What I am doing is getting the GUID as a 16 element byte array. I then use the Base conversion code I found to convert the base 256 byte array to a base34 number. The result is a 25-26 character string. I was just wondering if you had any more advice on how I might go about compacting the result further?

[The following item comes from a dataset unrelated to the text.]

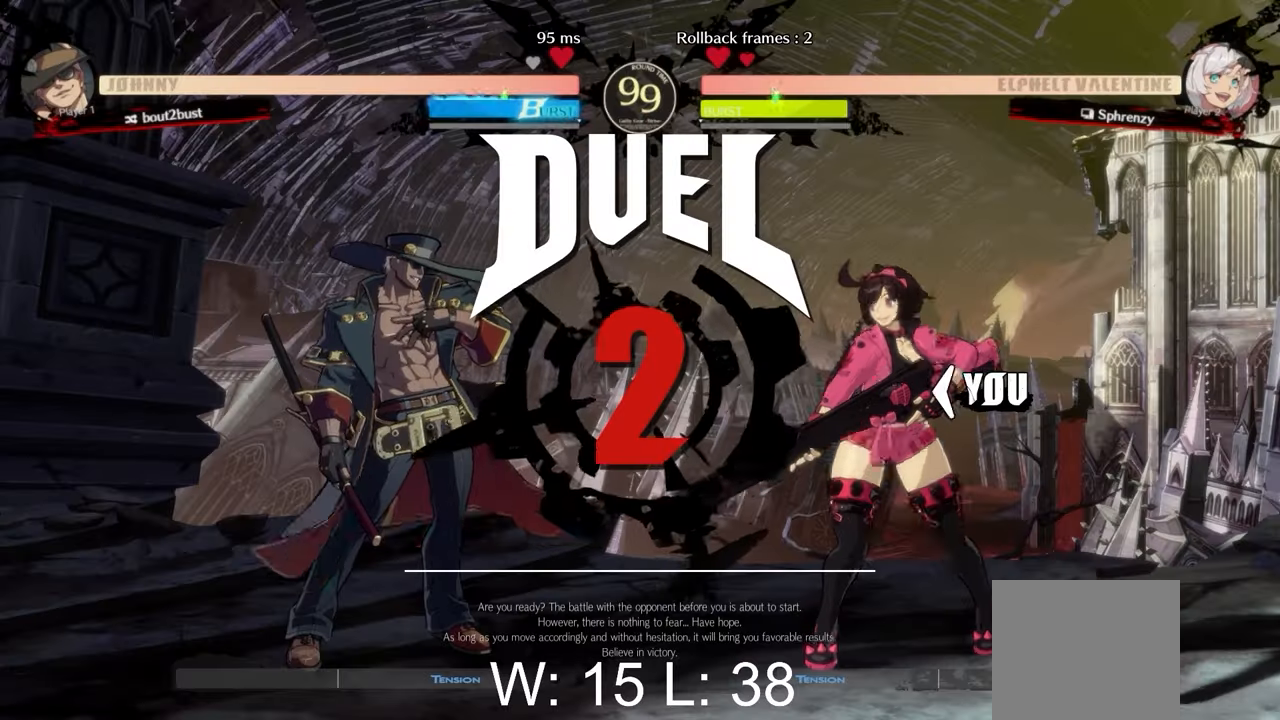
{"buttons": [], "left_stick": "center", "events": [[33, "left_stick", "down"], [200, "left_stick", "right"], [217, "B", "down"], [283, "left_stick", "center"], [333, "B", "up"]]}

Here's the code I am using...GetGUIDString(basecharsReadableAll) returns the GUID in Base34.
Option Explicit
Private Type GUIDBytes
Data(15) As Byte
End Type
Public Enum BaseChars
' Standard bases character groups
basecharsBin = 2
basecharsOct = 8
basecharsDec = 10
basecharsHex = 16
' Special bases character groups
' Note: enum value does not match number of chars in special bases.
basecharsAll = 255
basecharsReadableSafe = 256
basecharsReadableAll = 257
basecharsFilename = 258
End Enum
Private Declare Function CoCreateGuid Lib "ole32.dll" (ByRef pGuid As Any) As Long
Private Const mcstrStandardBaseChars As String = "0123456789ABCDEFGHIJKLMNOPQRSTUVWXYZ"
Public Function GetBaseChars(pBase As BaseChars) As String
Dim strBaseChars As String
Dim i As Long
Select Case pBase
Case 2 To 36
strBaseChars = Left$(mcstrStandardBaseChars, pBase)

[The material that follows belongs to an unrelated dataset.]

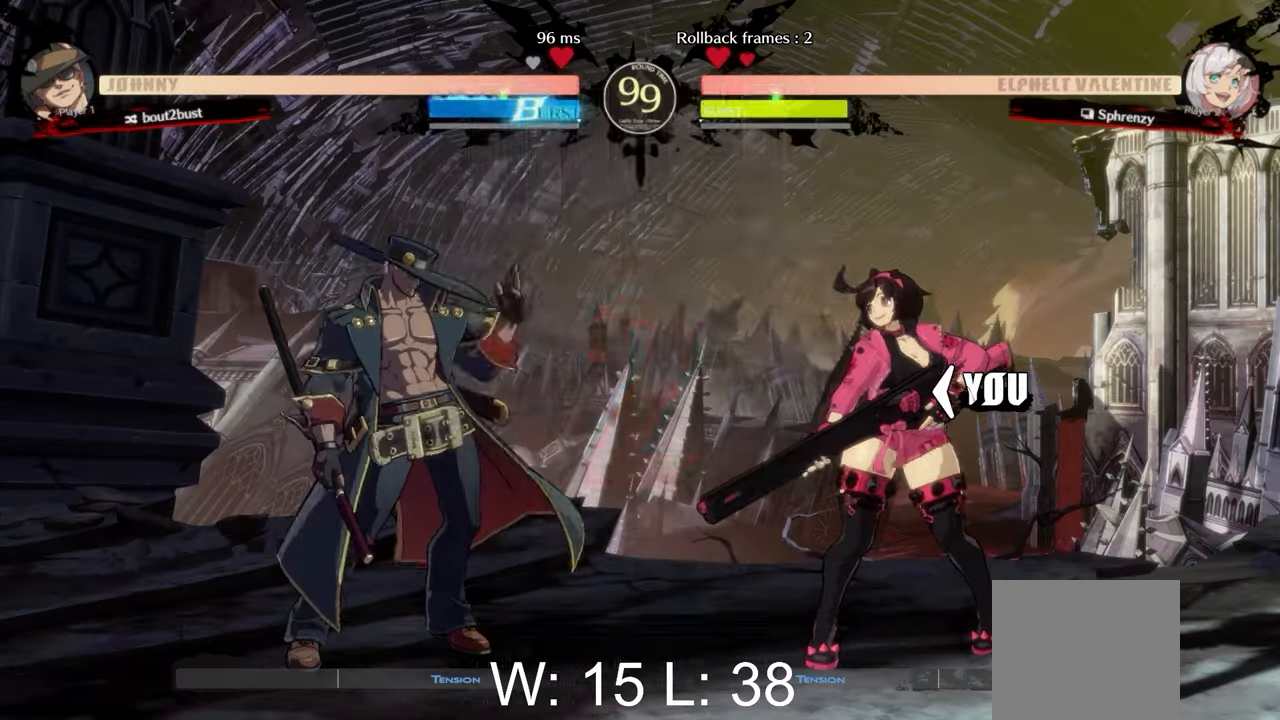
{"buttons": [], "left_stick": "down", "events": [[200, "left_stick", "down-left"], [433, "left_stick", "down"]]}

Case basecharsReadableSafe
' No 0 or 1 to prevent confusion with O and I
' No vowels to prevent obscene words
strBaseChars = "23456789BCDFGHJKLMNPQRSTVWXYZ"
Case basecharsReadableAll
' No 0 or 1 to prevent confusion with O and I
strBaseChars = "23456789ABCDEFGHIJKLMNOPQRSTUVWXYZ"
Case basecharsFilename
' No illegal or problematic characters.
' No uppercase characters
strBaseChars = GetFileBaseChars
Case basecharsAll
strBaseChars = GetAllChars
Case Else
Err.Raise 5
End Select
GetBaseChars = strBaseChars
End Function
Public Function GetAllChars() As String
Dim i As Long
Static strAllChars As String
If LenB(strAllChars) = 0 Then
For i = 0 To 255
strAllChars = strAllChars & Chr$(i)
Next i
End If
GetAllChars = strAllChars
End Function
Public Function GetFileBaseChars() As String
Static sstrFileBaseChars As String
Dim i As Long
If LenB(sstrFileBaseChars) = 0 Then
For i = 0 To 255
If InStr(1, IllegalFilenameChars, Chr$(i)) < 1 Then
sstrFileBaseChars = sstrFileBaseChars & Chr$(i)
End If
Next i
End If
GetFileBaseChars = sstrFileBaseChars
End Function
Private Function IllegalFilenameChars() As String
Static sstrIllegal As String
Dim i As Long
If LenB(sstrIllegal) = 0 Then
' Generate string of unprintable characters & space (so no leading or trailing spaces)
For i = 0 To 32
sstrIllegal = sstrIllegal & Chr$(i)
Next i
For i = 97 To 117
' a-z
sstrIllegal = sstrIllegal & Chr$(i)
Next i
For i = 127 To 255
sstrIllegal = sstrIllegal & Chr$(i) ' Delete character (unprintable)
Next i
' Unusable/reserved and problematic filename characters
sstrIllegal = sstrIllegal & "?[]/\=+<>:;"",.*|^"
End If
IllegalFilenameChars = sstrIllegal
End Function
Public Function GetGUIDString(ByVal pBase As BaseChars) As String
Dim udtGUID As GUIDBytes
Dim strGUID As String
Dim i As Long
If (CoCreateGuid(udtGUID) = 0) Then
GetGUIDString = BaseToBase(StrConv(udtGUID.Data, vbUnicode), GetBaseChars(basecharsAll), GetBaseChars(pBase))
End If
End Function
Function BaseToBase(ByVal pOrigNumber As String, ByVal pOrigBaseChars As String, ByVal pDestBaseChars As String) As String
'Author: Andrija Radovic, with minor modifications by Jason Peter Brown
Dim sg As String, s As String, m As String, i As Long, ppp As String
ReDim n(0 To Len(pOrigBaseChars)) As String
'If Left$(pOrigNumber, 1) = "-" Then
' sg = "-"
' pOrigNumber = Mid$(pOrigNumber, 2)
'Else
' sg = ""
'End If
'a = NoLead0(UCase$(a), da)
m = Mid$(pDestBaseChars, 2, 1)
s = Left$(pDestBaseChars, 1)
n(0) = s
For i = 1 To Len(pOrigBaseChars)
n(i) = ADDS(m, n(i - 1), pDestBaseChars)
Next
For i = Len(pOrigNumber) To 2 Step -1
s = ADDS(s, MULS(n(InStr(pOrigBaseChars, Mid$(pOrigNumber, i, 1)) - 1), m, pDestBaseChars), pDestBaseChars)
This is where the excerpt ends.